From doer to editor 

The fundamental nature of work is shifting from creation to curation. Value used to be placed in ‘doing the role’, whether that’s writing the code, drafting the report, or building the spreadsheet. However, in the AI-driven workplace, the value shifts to the ‘Editor’ role. 

The human role is still the most critical, but the required skillset has changed. This includes the ability to critically evaluate and verify AI output. For example, does the employee know to spot an AI hallucination and ensure the data output is accurate, rather than operate with blind trust. And, do your teams know how to ask the right questions to extract the most actionable insights. 

As we move toward this editor model, the employee’s expertise becomes more important, not less. AI can generate a thousand ideas, but only a human with deep context and institutional knowledge can decide which one will actually move the needle. 

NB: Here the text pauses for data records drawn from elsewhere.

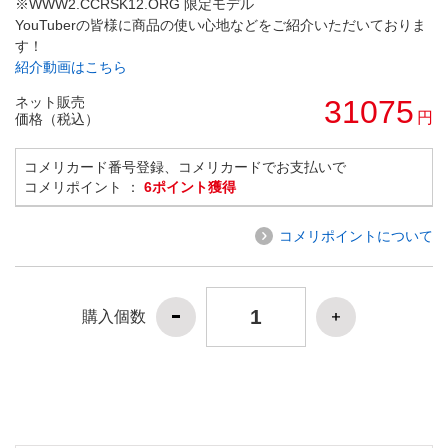
※WWW2.CCRSK12.ORG 限定モデル
YouTuberの皆様に商品の使い心地などをご紹介いただいておりま
す！
紹介動画はこちら
ネット販売
31075
円
価格（税込）
コメリカード番号登録、コメリカードでお支払いで
コメリポイント ：
6ポイント獲得
コメリポイントについて
購入個数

AI will not define the future of work, leadership will. To get ahead of the game on AI, businesses need to start re-shaping the narrative, so AI is no longer seen as a threat, but instead a tool for growth, creativity and strategic innovation. The organisations that succeed won’t be those that use the most tools, but those that invest in their people, reward smart experimentation and reinvest productivity gains back into the employee’s development. When staff are trained, trusted and given space to explore, AI stops being a risk and instead becomes a tool with huge potential. However, the shift from anxiety to agency will need to be deliberate. The companies that get that right won’t just increase productivity; they’ll build workforces that are more capable, more resilient and more valuable than ever before.